The Archbishop of Canterbury’s ban on American participation in the Anglican Communion’s international ecumenical dialogues remains in place, a spokesman for the Anglican Consultative Council reports.

However, the addition of an American Episcopalian to the delegation to the third Anglican–Lutheran International Commission (ALIC) meeting in Jerusalem last week was not a violation of the ban on participation in ecumenical dialogue of those who propagate views contrary to the church’s teachings on human sexuality, the ACC says.

A spokesman for the Anglican Consultative Council (ACC) tells The Church of England Newspaper that the communiqué misstated the status of the American member of the Anglican team.  The Very Rev. William Petersen, Provost and Professor of Ecclesiastical History at Bexley Hall Seminary in the United States, was a “consultant not a member of ALIC. The reference to him in the communiqué as a member was incorrect,” ACC spokesman Jan Butters said.

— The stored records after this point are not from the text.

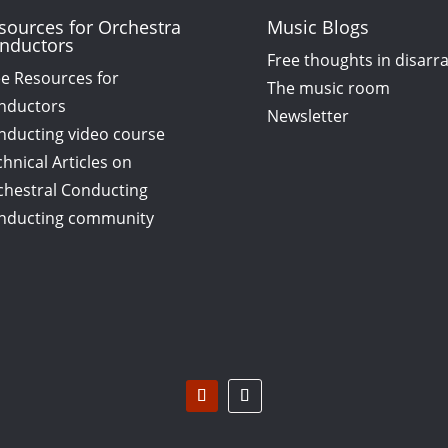
sources for Orchestra
Music Blogs
nductors
Free thoughts in disarr
ee Resources for
The music room
nductors
Newsletter
nducting video course
hnical Articles on
chestral Conducting
nducting community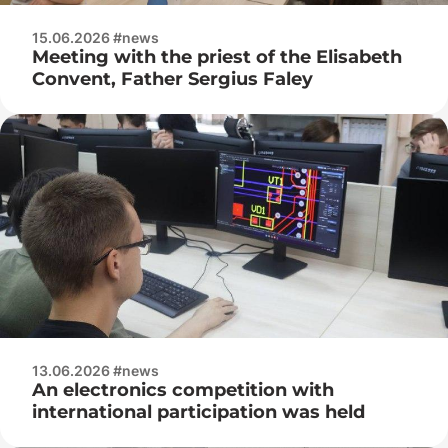
15.06.2026 #news
Meeting with the priest of the Elisabeth
Convent, Father Sergius Faley
13.06.2026 #news
An electronics competition with
international participation was held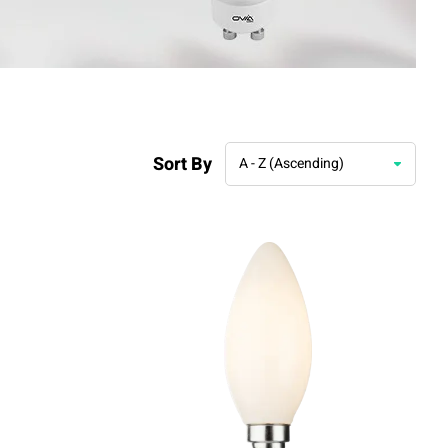
Sort By
A - Z (Ascending)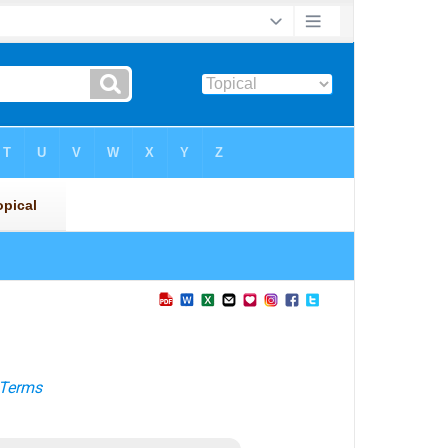
Terms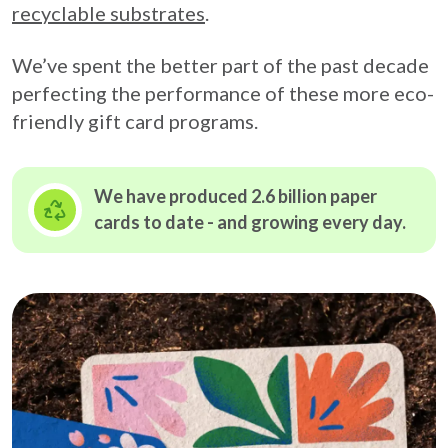
recyclable substrates
.
We’ve spent the better part of the past decade
perfecting the performance of these more eco-
friendly gift card programs.
We have produced 2.6 billion paper
cards to date - and growing
every day.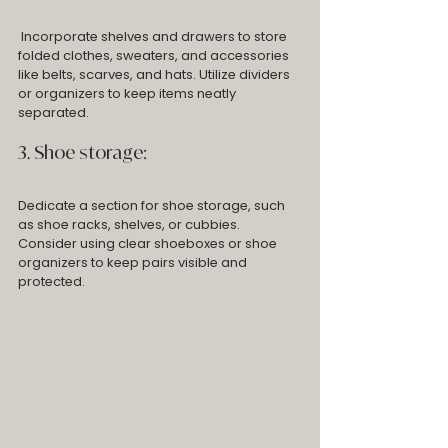
 Incorporate shelves and drawers to store 
folded clothes, sweaters, and accessories 
like belts, scarves, and hats. Utilize dividers 
or organizers to keep items neatly 
separated.
3. Shoe storage: 
Dedicate a section for shoe storage, such 
as shoe racks, shelves, or cubbies. 
Consider using clear shoeboxes or shoe 
organizers to keep pairs visible and 
protected.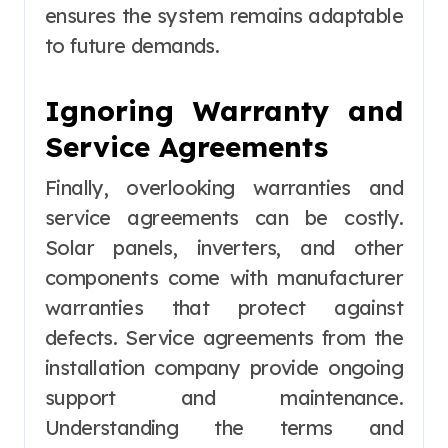
ensures the system remains adaptable
to future demands.
Ignoring Warranty and
Service Agreements
Finally, overlooking warranties and
service agreements can be costly.
Solar panels, inverters, and other
components come with manufacturer
warranties that protect against
defects. Service agreements from the
installation company provide ongoing
support and maintenance.
Understanding the terms and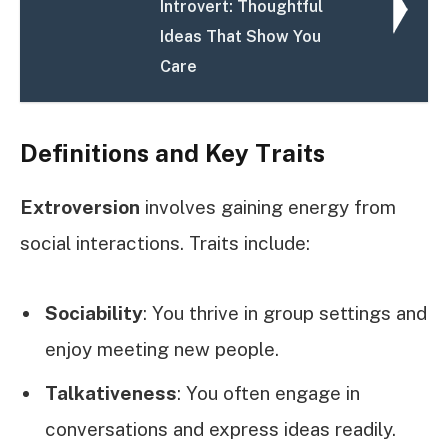
Introvert: Thoughtful
Ideas That Show You
Care
Definitions and Key Traits
Extroversion
involves gaining energy from
social interactions. Traits include:
Sociability
: You thrive in group settings and
enjoy meeting new people.
Talkativeness
: You often engage in
conversations and express ideas readily.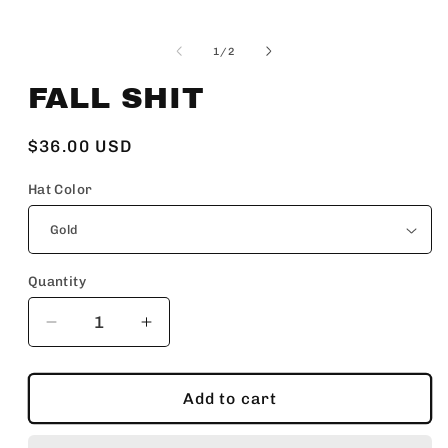
Open
media
1
of
1
/
2
in
modal
FALL SHIT
Regular
$36.00 USD
price
Hat Color
Quantity
Decrease
Increase
quantity
quantity
for
for
FALL
FALL
Add to cart
SHIT
SHIT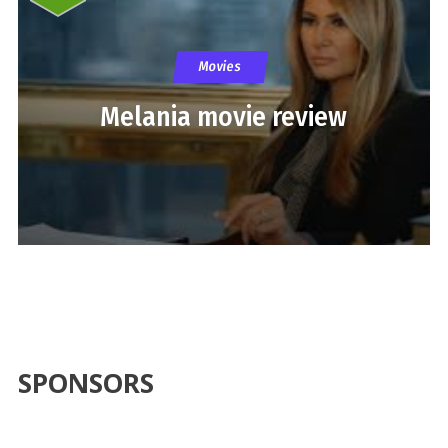
Movies
Melania movie review
SPONSORS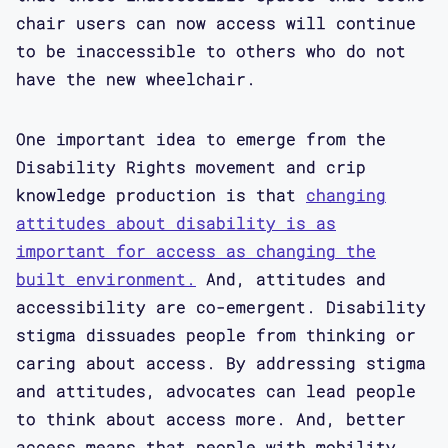
chair users can now access will continue
to be inaccessible to others who do not
have the new wheelchair.
One important idea to emerge from the
Disability Rights movement and crip
knowledge production is that
changing
attitudes about disability is as
important for access as changing the
built environment.
And, attitudes and
accessibility are co-emergent. Disability
stigma dissuades people from thinking or
caring about access. By addressing stigma
and attitudes, advocates can lead people
to think about access more. And, better
access means that people with mobility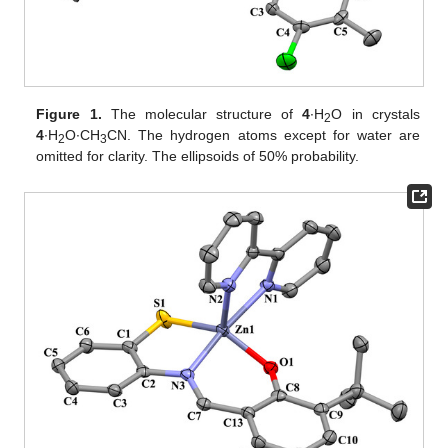
Figure 1.
The molecular structure of
4
∙H
O in crystals
2
4
∙H
O∙CH
CN. The hydrogen atoms except for water are
2
3
omitted for clarity. The ellipsoids of 50% probability.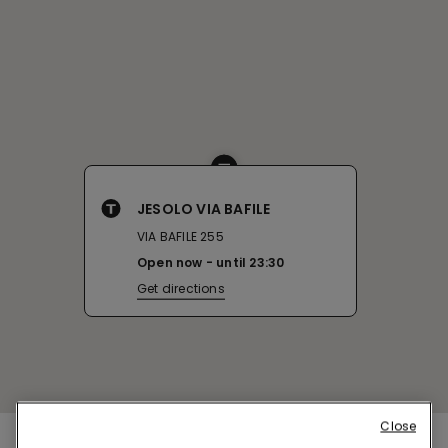
JESOLO VIA BAFILE
VIA BAFILE 255
Open now
until
23:30
Get directions
Close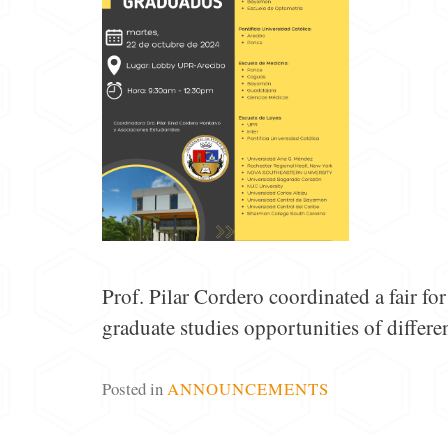
Prof. Pilar Cordero coordinated a fair f
graduate studies opportunities of differen
Posted in
ANNOUNCEMENTS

The statement has since been amended on the ACC’s website to note this change of status.

Since Dr. Rowan Williams issued his May 28, 2010 Pentecost letter to the Anglican Communion, there has been controversy over how faithfully its terms have been implemented by the London-based staff of the ACC.

In his letter, Dr. Rowan Williams stated that members of provinces that were in breach of the moratoria would no longer participate in the communion’s ecumenical dialogues.  They “should not be participants in the ecumenical dialogues in which the Communion is formally engaged,” Dr. Williams wrote, leading to the dismissal of five Americans from the dialogue teams.

On June 7, 2010 ACC general secretary the Rev. Canon Kenneth Kearon announced that he had written to the American participants, including Dr. Petersen “informing them that their membership of these [ecumenical] dialogues has been discontinued.”

Speaking to the press during the Canadian General Synod in Halifax last year, Canon Kearon explained that: “If they don’t share the faith and order, then they shouldn’t represent the Communion on faith and order questions.”

The Americans had been stood down as “at the very minimum to be honouring to our ecumenical partners so that they know who they are in conversation with,” Canon Kearon said.

The subsequent appointment of an American priest and a Canadian bishop whose diocese had formally instituted gay blessings to the ARCIC team was permitted, the ACC explained as the Canadian national church had not endorsed gay blessings, and the American priest—through still canonically resident in the Diocese of Chicago—was teaching in the UK.

The reappointment of one of the dismissed Americans to the ALIC, with the same role in the dialogue as before but with the new title of “consultant” further diminished the credibility and integrity of the ACC staff, one Global South leader told CEN.

At their meeting in Jerusalem, participants learned of the difficulties facing Christians in the Middle East, and Dr. Williams gave a speech urging greater Anglican-Lutheran cooperation in the region.